___ Text passage ___

By law, tricycles and pedicabs must display a fare matrix which displays fares to areas served by the vehicle and is normally adhered to for short distances. For longer distances, it is not uncommon to negotiate the fare beforehand with the driver.
In Ermita, Intramuros, and Binondo, it is still possible to ride a calesa, or traditional horse-drawn carriage. While no longer used as a meaningful form of transport by most locals, calesas are useful for navigating through narrow streets (similar to tricycles and pedicabs), as well as getting a feel of transport in colonial Manila. Fares are negotiated beforehand with the cochero (driver).
The main tourist sites of Manila are mostly located along Manila Bay.
Manila has seen a drastic improvement in its museum offerings with the recent renovation of old favorites such as the National Museum of the Filipino People and the Ayala Museum. Other must-see museums in the city are the Bahay Tsinoy (Chinese House), Casa Manila, San Agustin Museum, the Museum of Philippino Political History, and the Museo Pambata (Children's Museum).
The National Museum operates the National Museum of Fine Arts, National Museum of Anthropology, National Museum of Natural History, and National Planetarium, all located in the vicinity of Rizal Park.

___ Listed entries ___

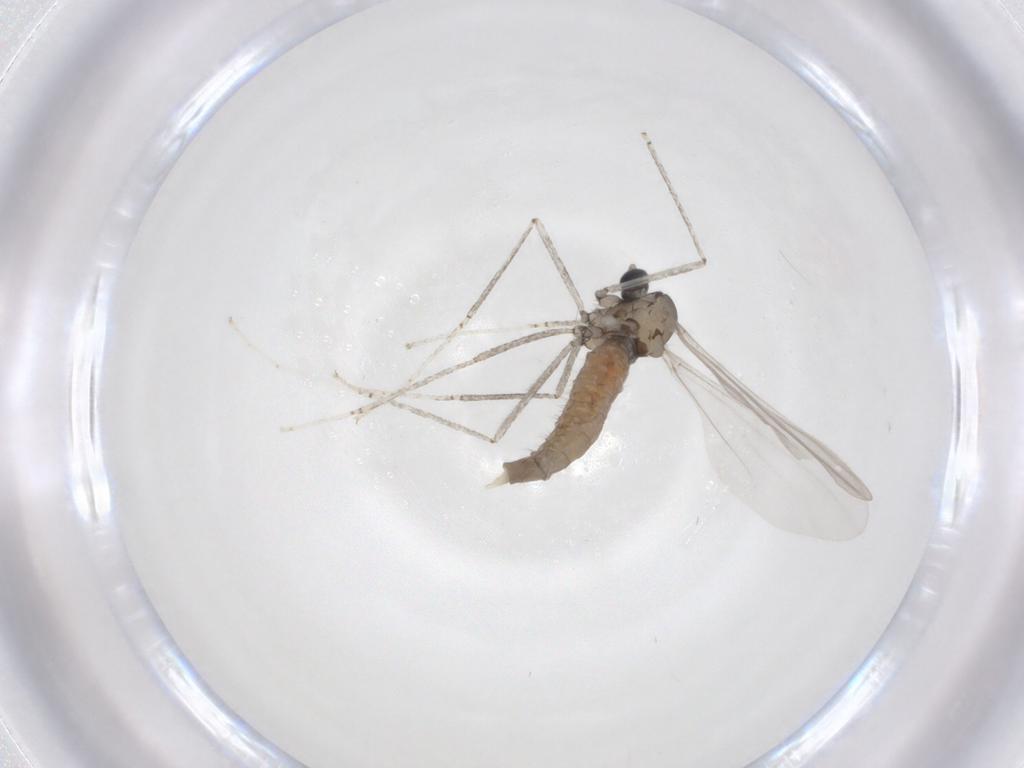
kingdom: Animalia
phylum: Arthropoda
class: Insecta
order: Diptera
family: Cecidomyiidae
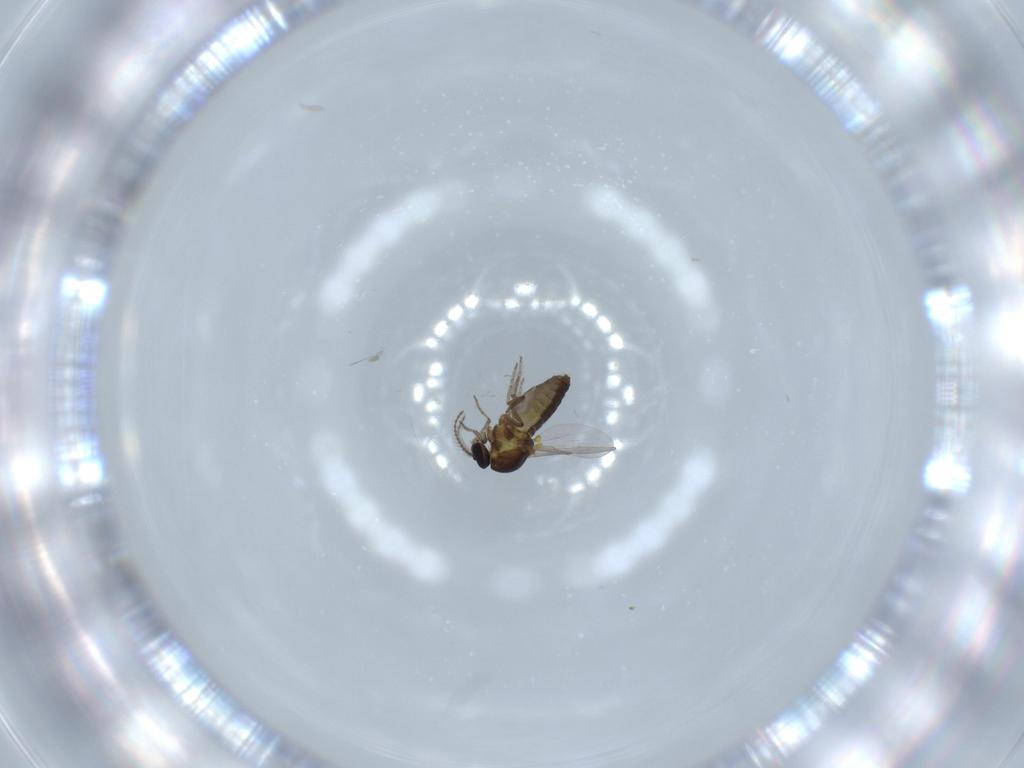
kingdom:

___

**Your goal:**
Carry on the travel text about Manila, picking up right after its last sentence.

**Result below:**
As of July 1, 2016, entrance to the National Museum of the Philippines is now free of charge.
Baroque colonial churches, where once proud showcases of the past especially before World War II but the wanton destruction of the Japanese and the equally guilty American soldiers during the Battle of Manila in 1945 dissolved all that except for a handful remaining. Lack of maintenance, vandalism, theft, and no proper awareness, guidance, or education by administering priests and architects who undertook renovation blunders (multiplied more incidents in the provinces) complicated the already pathetic state of remaining churches.
Aside from the interesting Spanish Colonial Churches, there is one group of church-structures belonging to the Iglesia ni Cristo, a homegrown reformist church established by a Manileño named Felix Manalo in 1914 that is uniquely Filipino somewhat parallels with the Latter-Day-Saints Mormons (its cultish-ness and disciplined regimen demanded from its congregation), that merit some curiosities. These unique churches have two outstanding features: that they are kept in pristine white condition (with some little color highlights), and they soar to the sky like those gothic cathedrals, or Sagrada Familia in Barcelona, or the Salt Lake Temple in Utah. In some cases, they jot out in the middle of a green countryside off the suburbs of Metro Manila. But even in the midst of urban jungle in Manila, one can't help but notice its towers and spires projecting through the clouds among the busy skyline.
No name yet is given to this architectural style but it may safely be called Philippine Gothic Revival and the churches show the usual suspects of Gothic tracery, lacework, and rosettas, with the emphasis of verticality and noticeable indigenous geometric motifs as a substitute. The detailing is tasteful and awesome.
Its "Vatican" is located in the New Era District of Quezon City and can be easily seen from about two to three miles away from all directions heralding in a Cinderella-like castle fashion, their main shrine and headquarters.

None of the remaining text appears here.